• **Goal of the exercise**
In the copy, every line of the material that follows must appear exactly, and no pictures should.

• **Records supplied**
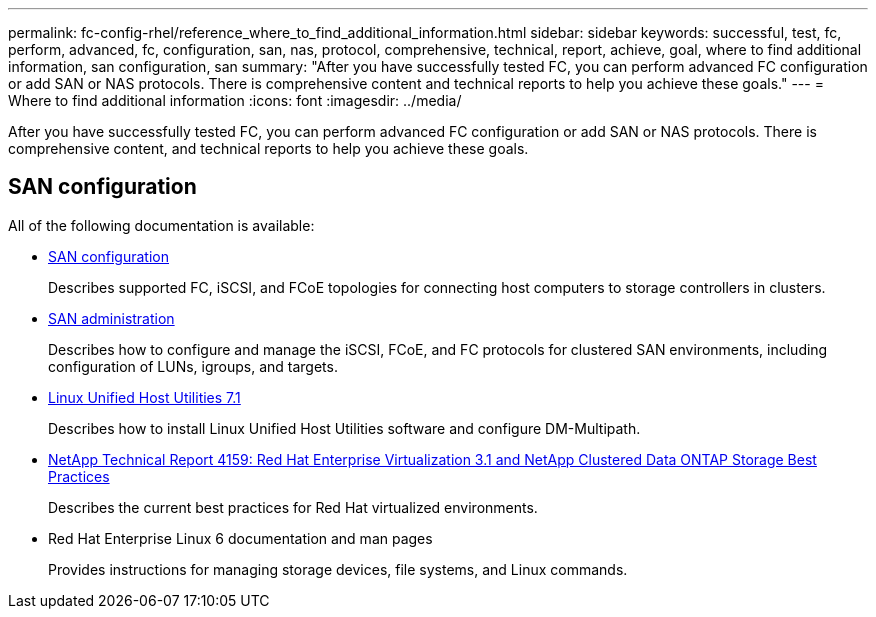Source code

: ---
permalink: fc-config-rhel/reference_where_to_find_additional_information.html
sidebar: sidebar
keywords: successful, test, fc, perform, advanced, fc, configuration, san, nas, protocol, comprehensive, technical, report, achieve, goal, where to find additional information, san configuration, san
summary: "After you have successfully tested FC, you can perform advanced FC configuration or add SAN or NAS protocols. There is comprehensive content and technical reports to help you achieve these goals."
---
= Where to find additional information
:icons: font
:imagesdir: ../media/

[.lead]
After you have successfully tested FC, you can perform advanced FC configuration or add SAN or NAS protocols. There is comprehensive content, and technical reports to help you achieve these goals.

== SAN configuration

All of the following documentation is available:

* https://docs.netapp.com/us-en/ontap/san-config/index.html[SAN configuration^]
+
Describes supported FC, iSCSI, and FCoE topologies for connecting host computers to storage controllers in clusters.

* https://docs.netapp.com/us-en/ontap/san-admin/index.html[SAN administration^]
+
Describes how to configure and manage the iSCSI, FCoE, and FC protocols for clustered SAN environments, including configuration of LUNs, igroups, and targets.

* https://docs.netapp.com/us-en/ontap-sanhost/hu_luhu_71.html[Linux Unified Host Utilities 7.1^]
+
Describes how to install Linux Unified Host Utilities software and configure DM-Multipath.

* http://www.netapp.com/us/media/tr-4159.pdf[NetApp Technical Report 4159: Red Hat Enterprise Virtualization 3.1 and NetApp Clustered Data ONTAP Storage Best Practices^]
+
Describes the current best practices for Red Hat virtualized environments.

* Red Hat Enterprise Linux 6 documentation and man pages
+
Provides instructions for managing storage devices, file systems, and Linux commands.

• **Response area**
Source code

: ---
permalink: fc-config-rhel/reference_where_to_find_additional_information.html
sidebar: sidebar
keywords: successful, test, fc, perform, advanced, fc, configuration, san, nas, protocol, comprehensive, technical, report, achieve, goal, where to find additional information, san configuration, san
summary: "After you have successfully tested FC, you can perform advanced FC configuration or add SAN or NAS protocols. There is comprehensive content and technical reports to help you achieve these goals."
---
= Where to find additional information
:icons: font
:imagesdir: ../media/

[.lead]
After you have successfully tested FC, you can perform advanced FC configuration or add SAN or NAS protocols. There is comprehensive content, and technical reports to help you achieve these goals.

== SAN configuration

All of the following documentation is available:

* https://docs.netapp.com/us-en/ontap/san-config/index.html[SAN configuration^]
+
Describes supported FC, iSCSI, and FCoE topologies for connecting host computers to storage controllers in clusters.

* https://docs.netapp.com/us-en/ontap/san-admin/index.html[SAN administration^]
+
Describes how to configure and manage the iSCSI, FCoE, and FC protocols for clustered SAN environments, including configuration of LUNs, igroups, and targets.

* https://docs.netapp.com/us-en/ontap-sanhost/hu_luhu_71.html[Linux Unified Host Utilities 7.1^]
+
Describes how to install Linux Unified Host Utilities software and configure DM-Multipath.

* http://www.netapp.com/us/media/tr-4159.pdf[NetApp Technical Report 4159: Red Hat Enterprise Virtualization 3.1 and NetApp Clustered Data ONTAP Storage Best Practices^]
+
Describes the current best practices for Red Hat virtualized environments.

* Red Hat Enterprise Linux 6 documentation and man pages
+
Provides instructions for managing storage devices, file systems, and Linux commands.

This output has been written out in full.